The art of Bonsai growing re-creates the look and feel of a larger tree in nature, but in miniature. Although maples are good for beginners, they are a little harder to maintain than many evergreens. With care, however, growing a maple Bonsai is very satisfying and will result with a beautiful indoor tree.
Remove your baby maple from its pot, preferably a 1-gallon pot, in early spring just before the buds begin to form.
Trim the roots to the size of the Bonsai pot. A hand shovel is often good for trimming roots, but pruning shears may be easier. The pot should be slightly larger than the overall size of the tree's canopy.
Place the maple in the pot. Make sure the trunk is straight in the pot. Only use Bonsai pots with holes in the bottom.
Use a good Bonsai potting soil to fill in the spaces around the roots. Maples can be more sensitive to poor drainage than some evergreens, so soils with bark, bits of granite, or other material to facilitate drainage are necessary.
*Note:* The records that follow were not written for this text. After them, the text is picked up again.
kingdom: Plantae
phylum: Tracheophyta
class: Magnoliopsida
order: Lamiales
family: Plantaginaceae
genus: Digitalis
Trim the branches near the base of the tree to create a trunk with a sharp pair of pruning shears, for larger branches, or very sharp scissors, for smaller branches. Remove any branches that look like they will result in undesirable growth.
Place the pot in a matching pan. Keep the pan filled with water. As the soil in the pot dries out, it will wick water up from the pan.
Once established, judiciously nip any buds that look like they may result in undesired growth. Be conservative, removing too many buds can harm the tree.